Microneutralisation assay modification 2: addition of compstatin
The following modifications were made from the previously described MNA method to determine the effect of compstatin on PHP. All serum samples (OPTIC cohort, n = 3) were diluted in 1% Calu-3 assay media to a final dilution of 1:1200 with the addition of either: 20% PHP with 130 µM compstatin (amino acid sequence: ICVVQDWGHHRCT-NH2), 20% PHP with 130 µM compstatin control peptide (amino acid sequence: IAVVQDWGHHRAT-NH2), or 1% Calu-3 assay media. The assay then progressed as previously described for MNAs. All samples were tested in triplicate and assays were performed in duplicate.
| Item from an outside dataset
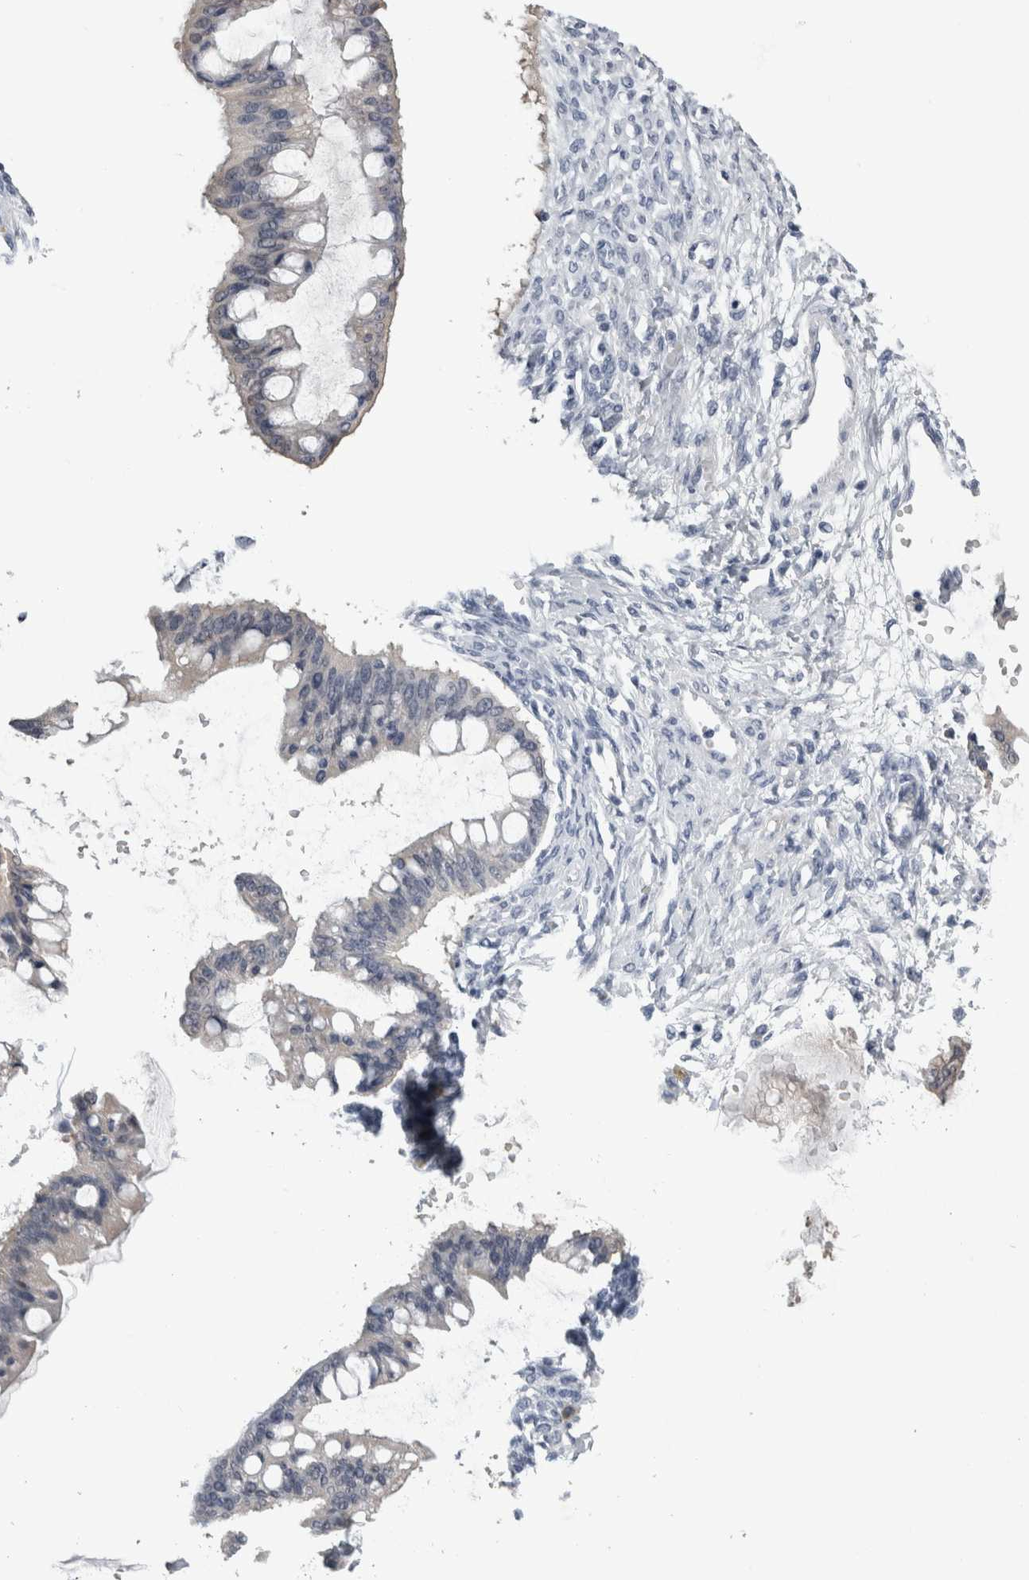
{"staining": {"intensity": "negative", "quantity": "none", "location": "none"}, "tissue": "ovarian cancer", "cell_type": "Tumor cells", "image_type": "cancer", "snomed": [{"axis": "morphology", "description": "Cystadenocarcinoma, mucinous, NOS"}, {"axis": "topography", "description": "Ovary"}], "caption": "DAB immunohistochemical staining of human ovarian mucinous cystadenocarcinoma displays no significant staining in tumor cells.", "gene": "ALDH8A1", "patient": {"sex": "female", "age": 73}}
Microneutralisation assay development
MNAs were prepared as previously described. After 20 h (VIC01) or 24 h (BA.1) post-infection, the CMC overlay was aspirated, each well was washed with 200 µl of DPBS, and the cells were fixed with 100 µl of 4% paraformaldehyde (PFA) in DPBS for 30 min. The 4% PFA was then aspirated and replaced with 100 µl of permeabilization buffer (2% Triton X-100 in DPBS). The plates were then incubated at 37 °C, 5% CO2 for 30 min. All wells were then aspirated and washed three times with 100 µl of wash buffer (0.1% tween-20 in DPBS), and 50 µl of anti-SARS-CoV-2-nucleocapsid antibody (generously provided by Tiong Tan at the Radcliffe Department of Medicine, University of Oxford, UK) was diluted 1:5000 in wash buffer and added to each well. All samples were then incubated at RT for 1 h whilst shaking at 150 rpm, aspirated, and washed three times with 100 µl of wash buffer. Anti-human IgG antibody (Merck, #A0170-1ML, polyclonal) conjugated to peroxidase was then diluted 1:5000 in wash buffer, and 50 µl was added to each well. All samples were then incubated at RT for 1 h whilst shaking at 150 rpm, aspirated, and washed three times with 100 µl of wash buffer. The samples were developed using 40 µl of TrueBlueTM Peroxidase Substrate (Seracare) in each well and incubated for 10 min at RT whilst shaking at 150 rpm. The substrate was aspirated and 100 µl of ultrapure water was added to each well before a 5 min incubation at RT, whilst shaking at 150 rpm. Finally, all samples were aspirated and left to dry at RT for 45 min before determining the number of foci with the ImmunoSpot® (Cellular Technology LTD). Foci were automatically counted using the BioSpotTM Software Suite and subjected to quality control to verify the counting accuracy and ensure integrity of the cell monolayer.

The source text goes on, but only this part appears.